Friday, 12 October 2012

Clever consumers don't blame the supplier, they just take their coin elsewhere

Coalition MP Joe Hockey has a chuckle
in the House chamber.
You hear it all the time from ordinary Australians, even from people you know had a decent education and should know better. By God you hear it from the legions of syntactically-challenged trolls who flounce around the internet dropping their opinions with all the aplomb of rabbits in springtime who manure the verdant pasture with their stinking scat. Here's an example of the kind of unenlightened chagrin people sometimes bring up: why are politicians so pathetic? And it's not just politicians we denigrate. Yes, we make fun of them because we can, after all we're the boss of them. But people also tend to make fun of journalists, and denigrate them, because, well, because it's so damn easy to do. We've heard them a million times, the popularity rankings across common professions which place journalists and politicians right down there with used-car salesmen and lawyers. Dregs. Offal. Ordure.

But did you notice something? Yes, I said "we're the boss of them", and it's true. It's frankly stupid to denigrate a whole class of people who are elected to office by ordinary Australians. Politicians, as we know, study opinion polls assiduously, and take their cues from them. When to come on strong. When to retreat. And they read the stories that journalists write, and take other cues from there as well.

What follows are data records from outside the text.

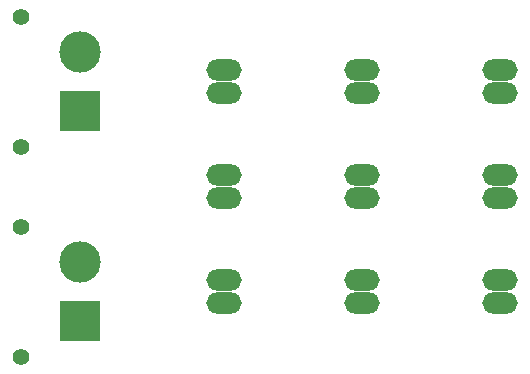
<source format=gbr>
%TF.GenerationSoftware,KiCad,Pcbnew,(5.1.9)-1*%
%TF.CreationDate,2021-11-23T19:16:45+00:00*%
%TF.ProjectId,BT2.0-parallel-board,4254322e-302d-4706-9172-616c6c656c2d,rev?*%
%TF.SameCoordinates,Original*%
%TF.FileFunction,Soldermask,Bot*%
%TF.FilePolarity,Negative*%
%FSLAX46Y46*%
G04 Gerber Fmt 4.6, Leading zero omitted, Abs format (unit mm)*
G04 Created by KiCad (PCBNEW (5.1.9)-1) date 2021-11-23 19:16:45*
%MOMM*%
%LPD*%
G01*
G04 APERTURE LIST*
%ADD10C,3.500000*%
%ADD11R,3.500000X3.500000*%
%ADD12C,1.400000*%
%ADD13O,3.000000X1.800000*%
G04 APERTURE END LIST*
D10*
%TO.C,J11*%
X91440000Y-104220000D03*
D11*
X91440000Y-109220000D03*
D12*
X86440000Y-101220000D03*
X86440000Y-112220000D03*
%TD*%
D13*
%TO.C,J9*%
X127000000Y-125460000D03*
X127000000Y-123460000D03*
%TD*%
%TO.C,J8*%
X115316000Y-125460000D03*
X115316000Y-123460000D03*
%TD*%
%TO.C,J7*%
X103632000Y-125460000D03*
X103632000Y-123460000D03*
%TD*%
%TO.C,J6*%
X127000000Y-116570000D03*
X127000000Y-114570000D03*
%TD*%
%TO.C,J5*%
X115316000Y-116570000D03*
X115316000Y-114570000D03*
%TD*%
%TO.C,J4*%
X103632000Y-116570000D03*
X103632000Y-114570000D03*
%TD*%
%TO.C,J3*%
X127000000Y-107680000D03*
X127000000Y-105680000D03*
%TD*%
%TO.C,J2*%
X115316000Y-107680000D03*
X115316000Y-105680000D03*
%TD*%
%TO.C,J1*%
X103632000Y-107680000D03*
X103632000Y-105680000D03*
%TD*%
D10*
%TO.C,J10*%
X91440000Y-122000000D03*
D11*
X91440000Y-127000000D03*
D12*
X86440000Y-119000000D03*
X86440000Y-130000000D03*
%TD*%
M02*

</source>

They talk with constituents and listen carefully to what those people tell them. They watch TV and movies and read books, and pay attention to the popularity rankings and the profits and the reviews. Because it's the signals that we send them that determine how they conduct themselves. And it's the same with journalists, who are, like politicians, pretty smart people. It's a little unfair to criticise a journalist for something they write, especially in these days of instant feedback and accurate digital metrics, when the journalist is assiduously watching what stories are most copiously consumed by their readers. Again, they take their lead from the people who read their stuff.

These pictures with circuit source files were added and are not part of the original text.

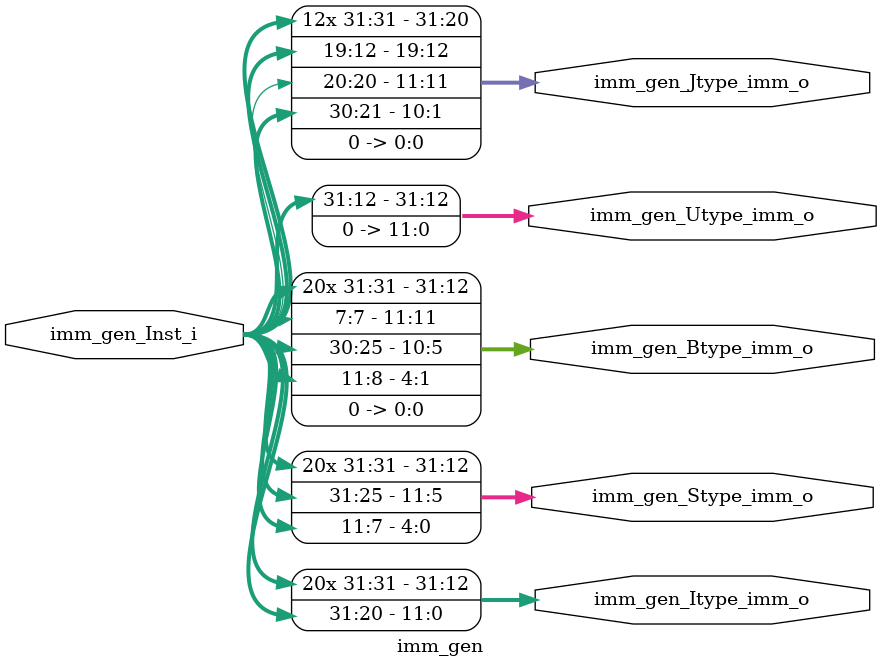
<source format=sv>
`include "RISV_def.svh"
module imm_gen
       (
           input [31:0]imm_gen_Inst_i,
           output reg[31:0]imm_gen_Itype_imm_o,
           output reg[31:0]imm_gen_Stype_imm_o,
           output reg[31:0]imm_gen_Btype_imm_o,
           output reg[31:0]imm_gen_Utype_imm_o,
           output reg[31:0]imm_gen_Jtype_imm_o
       );

//sign extension and generate Imm for each Inst.
always_comb
begin
    imm_gen_Itype_imm_o={{20{imm_gen_Inst_i[31]}},imm_gen_Inst_i[31:20]}; //12bit
    imm_gen_Stype_imm_o={{20{imm_gen_Inst_i[31]}},imm_gen_Inst_i[31:25],imm_gen_Inst_i[11:7]}; //12bit
    imm_gen_Btype_imm_o={{19{imm_gen_Inst_i[31]}}, imm_gen_Inst_i[31], imm_gen_Inst_i[7], imm_gen_Inst_i[30:25], imm_gen_Inst_i[11:8], 1'b0}; //12bit
    imm_gen_Utype_imm_o={imm_gen_Inst_i[31:12],12'b0};  //20bit
    imm_gen_Jtype_imm_o={{12{imm_gen_Inst_i[31]}}, imm_gen_Inst_i[19:12], imm_gen_Inst_i[20], imm_gen_Inst_i[30:21],1'b0}; //20bit
end



endmodule

</source>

If you want politicians to conduct themselves with more dignity, then applaud good behaviour and punish bad, give your vote to the dignified man rather than the hypocrite. Make that call to the radio shock jock and say your piece, telling him what you really want. Write that letter or make that comment on the online news story, and make it clear what kind of person you want to sit in the legislative chambers of Australia. And if you want journalists to write better stories that more objectively focus on the real issues rather than the day-to-day biffo and the personality competitions, then ignore those stories and pay attention to the stories that deliver what you say you want. Because I do really believe that we are the boss of the politicians, and I do really believe that we are the discerning customers that observant journalists try to please. If any of these people fail to do so, the fault lies with us. We're the ones who reward poor performance because we want it cheap and we want it quick and we want it now, and yes, please flatter me because, you can hardly blame me, it makes me feel so good (I've had a bad week).


David Horton said...

On the one hand, yes, of course you are right, but on the other, not so sure. It smacks of the age-old rationalisation "we are just giving the punters what they want", politicians who are "just representing their constituents".

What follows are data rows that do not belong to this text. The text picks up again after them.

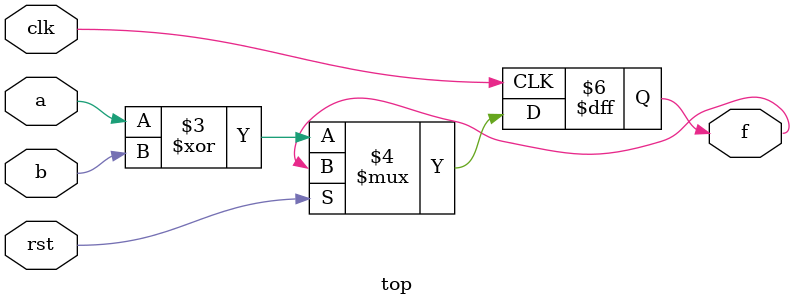
<source format=v>
module top(
  input clk,
  input rst,
  input a,
  input b,
  output reg f
);

  always @(posedge clk) begin
    if(!rst) f <= a ^ b;
  end

endmodule


</source>
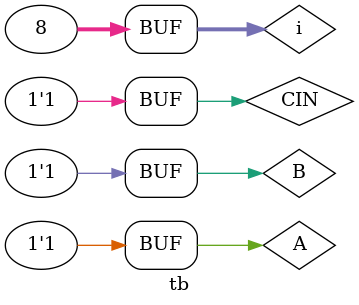
<source format=v>
module carry_look_ahead_adder (output sum, cout,
                               input a, b, cin);
  
  assign sum = (a^b)^cin;
  assign cout = ((a^b)&cin) | (a&b);
  
endmodule

//testbench
`include "carry_look_ahead_adder.v"

module tb;
  reg A,B,CIN;
  wire SUM, COUT;
  integer i;
  
  carry_look_ahead_adder i1 (.a(A), .b(B), .cin(CIN), .sum(SUM), .cout(COUT));
  
  initial 
    begin
      A <= 1'b0;
      B <= 1'b0;
      CIN <= 1'b0;
      
      
      $monitor("time=%t, cin=%b, a=%b, b=%b, sum=%b, cout=%b", $time, CIN,A,B,SUM,COUT);
      
      for (i=0; i<8; i=i+1)
          begin
            {CIN,A,B} = i;
            #10;
          end      
    end
endmodule
  

</source>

Yet in practice they only do so if it suits their own ideology, party platform, discipline, interests of their donors, activity of lobby groups, media campaigns. A recent example is probably same sex marriage where opinion polls suggest majority of public in favour but most Labor politicians voted against and Liberals were not given a free vote.

In addition you have absolutely no say (unless you are a member of the Greens) in who is the candidate for each party at the election, and quite often you are faced with the choice only of "Right" and "Further Right" at the actual election.

So while in theory you could punish bad and reward good behaviour among politicians, in practice it isn't that easy.

Media behaviour also not easy to influence. The recent reaction to Alan Jones was refreshing but unique. And I bet even that won't have a lasting impact. If you want a morning newspaper to read on bus or train or over breakfast then again your choice, if you have one at all, is between Right and Far Right, between News Ltd and News Ltd facsimiles. If you want to get news from TV in morning or evening then again your choice these days (sadly) is limited to Tweedledum and Tweedledumber.

And finally the media isn't a passive supplier of goods swayed by its audience. Like Junk food, Junk journalism creates its own demand by clever use of fear campaigns, sex, intrusion into private lives, sex, whipping up outrage, sex, and so on. Comparing the media now with that of even 20 years ago shows how we have been moulded in the tabloid image.

There, feeling better? Great piece as always.

Matthew da Silva said...

After reading your comment, the only thing that I would add to my post is the presence of News Ltd in Australian journalism. (Sorry, but you have not convinced me with your arguments.) Unlike other proprietors, News Ltd's Rupert Murdoch is a commanding presence and one that causes his local executives and, by extension, his editors and journalists, to take a particular line on certain issues. Murdoch's reputation as a Right wing warrior seems, to me, to be deserved. Because of this influence, you can say that by burying its stake in the ground where it has done, News Ltd is operating to drag the entire media ecosystem toward the right. There's also the issue of 'vendetta journalism' that Julie Posetti has pointed out on her blog, J-Scribe, but this is fairly peripheral compared to the mechanism I allude to in my blog post.